Он резко поднял голову.
– Не говори так! Ты – моё место. Ты – мой тыл. Без тебя я бы не вернулся. Ты это знаешь.
– Твой тыл был там, – она кивнула в сторону окна, за которым темнело мирное небо. – Здесь у тебя другой тыл. Мать. Сестра. Она…
– Мария – это прошлое, Лейла. Детство. Обещание, данное мальчишкой, который не знал, что такое смерть.
– Но она-то его помнит. И мать твоя помнит.

Она понесла тарелки к ушату с водой у печи. Движения её были точными, но в темноте она не видела, как по её щеке скатилась и упала в мыльную воду одна-единственная, горькая, как полынь, слеза. Она не плакала, когда хоронила родителей. Не плакала, вытаскивая раненых из-под обстрела. А здесь, в этой тёплой, пахнущей домом избе, сердце разрывалось на части.

Ночью они лежали на широкой русской печи, где когда-то спали вповалку дети. Теперь она была пустой и жаркой. Алексей спал беспокойно, ворочался, иногда всхлипывал во сне – привычка фронтовика. Лейла лежала на спине, уставившись в потолочную темноту. Она прислушивалась к звукам дома: скрипу половиц, храпу за стенкой, где спала Анна Степановна, тиканью стенных часов в горнице. Чужие звуки. Чужой дом.

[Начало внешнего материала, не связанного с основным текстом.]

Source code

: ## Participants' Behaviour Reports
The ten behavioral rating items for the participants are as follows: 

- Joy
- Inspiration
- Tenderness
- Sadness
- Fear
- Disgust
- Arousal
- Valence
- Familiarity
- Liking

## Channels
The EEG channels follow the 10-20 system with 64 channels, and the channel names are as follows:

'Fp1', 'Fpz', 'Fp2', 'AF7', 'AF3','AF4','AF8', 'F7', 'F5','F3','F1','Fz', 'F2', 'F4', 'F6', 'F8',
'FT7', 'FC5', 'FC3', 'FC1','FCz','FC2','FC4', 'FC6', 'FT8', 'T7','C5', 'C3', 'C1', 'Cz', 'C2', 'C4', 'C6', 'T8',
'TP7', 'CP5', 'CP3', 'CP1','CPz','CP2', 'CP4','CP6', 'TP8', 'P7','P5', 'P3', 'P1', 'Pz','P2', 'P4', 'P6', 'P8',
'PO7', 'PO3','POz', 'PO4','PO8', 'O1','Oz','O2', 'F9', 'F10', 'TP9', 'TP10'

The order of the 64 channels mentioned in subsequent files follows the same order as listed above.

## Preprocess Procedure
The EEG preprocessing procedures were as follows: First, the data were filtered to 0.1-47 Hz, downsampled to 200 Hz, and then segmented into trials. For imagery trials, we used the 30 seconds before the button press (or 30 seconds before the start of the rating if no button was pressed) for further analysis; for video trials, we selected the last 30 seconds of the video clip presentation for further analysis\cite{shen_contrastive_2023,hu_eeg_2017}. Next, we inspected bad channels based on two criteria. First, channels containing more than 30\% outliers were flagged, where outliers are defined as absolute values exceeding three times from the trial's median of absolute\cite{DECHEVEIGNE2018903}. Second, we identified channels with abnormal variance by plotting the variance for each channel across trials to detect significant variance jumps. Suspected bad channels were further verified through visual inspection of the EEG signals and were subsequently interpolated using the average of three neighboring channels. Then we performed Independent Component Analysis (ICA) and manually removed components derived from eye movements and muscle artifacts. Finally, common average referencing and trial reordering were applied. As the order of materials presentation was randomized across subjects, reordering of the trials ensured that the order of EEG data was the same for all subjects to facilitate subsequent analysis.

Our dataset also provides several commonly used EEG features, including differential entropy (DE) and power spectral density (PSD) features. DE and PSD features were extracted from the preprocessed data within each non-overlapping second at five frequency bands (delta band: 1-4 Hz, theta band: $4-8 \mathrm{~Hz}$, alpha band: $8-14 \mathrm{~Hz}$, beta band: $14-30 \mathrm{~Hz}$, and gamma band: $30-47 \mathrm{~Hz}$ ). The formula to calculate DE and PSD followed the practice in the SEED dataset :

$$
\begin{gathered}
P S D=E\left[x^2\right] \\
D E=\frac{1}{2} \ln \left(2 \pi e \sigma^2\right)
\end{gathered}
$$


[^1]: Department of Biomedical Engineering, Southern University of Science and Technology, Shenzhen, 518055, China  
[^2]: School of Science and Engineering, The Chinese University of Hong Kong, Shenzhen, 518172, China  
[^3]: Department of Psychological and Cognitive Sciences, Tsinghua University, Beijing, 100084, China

Ей вспомнилась их землянка под Кёнигсбергом в апреле. Сыро, холод, пахнет гарью и смертью. Алексей, только что вернувшийся с неудачной разведки, сидел, сгорбившись, на нарах, и тряслись его плечи – от ярости, от бессилия. Она подошла, молча обняла его за голову, прижала к своей груди, к гимнастёрке, пахнущей бинтами и дезраствором. Он обхватил её за талию и прошептал в грубую ткань: «Всё, хватит. Если выживем – женимся. Уедем куда глаза глядят. Только бы вместе». Это и было их обручение. Под грохот «катюш» и свист осколков.

А здесь тихо. И от этой тишины звенело в ушах.

Рано утром, ещё до рассвета, Лейла встала первой. Она надела свою форму, аккуратно заплела косу. В сенях, нащупав в полумраке коромысло и вёдра, вышла во двор к колодцу.

У колодца, облокотившись на сруб, стояла Мария. Она была в том же платье, что и вчера, будто не ложилась. Лицо опухшее, но теперь на нём не было слёз. Только пустота.
– Воду набираешь? – тихо спросила Мария, не глядя на неё.
– Да. Хотела помочь.
– Не надо. Это моя работа. Четыре года я её делала. Для его матери. Для его дома.

Лейла поставила вёдра на землю.
– Мария… Я не хотела тебе зла.
– А какая разница? – Девушка повернулась к ней. Глаза её горели сухим, лихорадочным блеском. – Он жив. Он вернулся. Но не мне. Знаешь, что самое страшное? Я даже ненавидеть тебя не могу. Ты же его спасла. Ты там была, когда я тут… просто ждала. Как дура.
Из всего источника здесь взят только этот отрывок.